If you're thinking of investing and haven't so far, Come As You Are has a handy dandy guide to choosing the right one for you. They do come in many shapes, sizes, materials and colours.

About has a vibrator quizz. What's your score? Mine was in the zillions.

Also from About, some stats on the use of vibrators and toys:
According to Xandria Collection’s Toys in the Sheets survey, the most common vibrator user was a white Christian married woman, in her thirties, who votes Republican.
It seems that vibrator users are mostly white. That's either a shocking statisticor other cultures and ethnic groups are keeping some big big secrets from us.

Check out the online vibrator museum to see some interesting relics. I'm personally fascinated by the hand crank varieties which seem to have a lot in common with my old eggbeater. Just one more reason to appreciate electricity.

Also take a look at Slate's "A history of the vibrator" complete with slide show.

And speaking of old fashioned vibrators, did you catch the episode of Mad Men when Peggy tried out the vibrator belt?

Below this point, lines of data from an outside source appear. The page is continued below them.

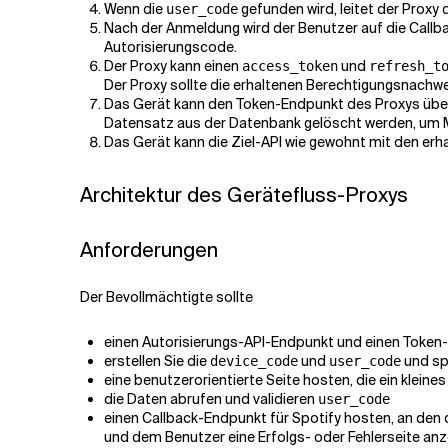
Wenn die
gefunden wird, leitet der Proxy
user_code
Nach der Anmeldung wird der Benutzer auf die Callba
Autorisierungscode.
Der Proxy kann einen
und
access_token
refresh_t
Der Proxy sollte die erhaltenen Berechtigungsnach
Das Gerät kann den Token-Endpunkt des Proxys üb
Datensatz aus der Datenbank gelöscht werden, um M
Das Gerät kann die Ziel-API wie gewohnt mit den erh
Architektur des Gerätefluss-Proxys
Anforderungen
Der Bevollmächtigte sollte
einen Autorisierungs-API-Endpunkt und einen Token-
erstellen Sie die
und
und spe
device_code
user_code
eine benutzerorientierte Seite hosten, die ein kleine
die Daten abrufen und validieren
user_code
einen Callback-Endpunkt für Spotify hosten, an den 
und dem Benutzer eine Erfolgs- oder Fehlerseite anz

No need for that now a days, not when there's "the toy":
The Toy is a hi-tech vibrating bullet. Connected to a mobile phone with Bluetooth it becomes an intimate, silent connection between two lovers, regardless of distance. Custom designed for your pleasure, it is intelligent, sophisticated and invented for bliss.
And if you're a masturbating environmentalist who's worn out her rabbit send it back to the company and enjoy a brand new one for half price. Or get yourself get a brand new solar powered vibrator (you can get a 4-in-1 hot dog maker from the same site, should you get hungry).

If you're planning a trip, You might want to check out the San Francisco Chronicle's guide to traveling with your vibrator. Don't put your rabbit in your carry on and take out the batteries of anything stashed in your checked bags. (And remember, the 3 ounce rule for liquids goes for lube, too.)

Okay, go enjoy yourself and remember, just because there's a toy involved doesn't mean you have to solo.

Monday, March 3, 2008

The Knitting Drummer Knits While Playing The Drums

If you've already figured out what you're going to knit, perhaps you'd like to knit it while drumming.

Knitting Projects



If you're looking for new knitting projects like my pal, Ali, check out some of these knit goods. Very cool:

This is the chicken viking hat. You can find a pattern for the baby size at Aloha Misc Media House. An adult sized pattern is on Crafter.

But if you're not really in the mood for chicken, how about hand knit boobs? These are actually used for medical purposes so put that dirty brain of yours back where it belongs. You can find a pattern for them on knitty.com, a source for many wierd and wonderful patterns including felted skate blade covers, a knit wig with curlers and a handknit womb.

Perhaps none of these are quite strange enough for your taste. If not, take a look at what the knitters at knittaplease are doing. For reasons entirely beyond my comprehension, they are knitting covers for everything from car antennas to the Great Wall of China and pretty much anything in between.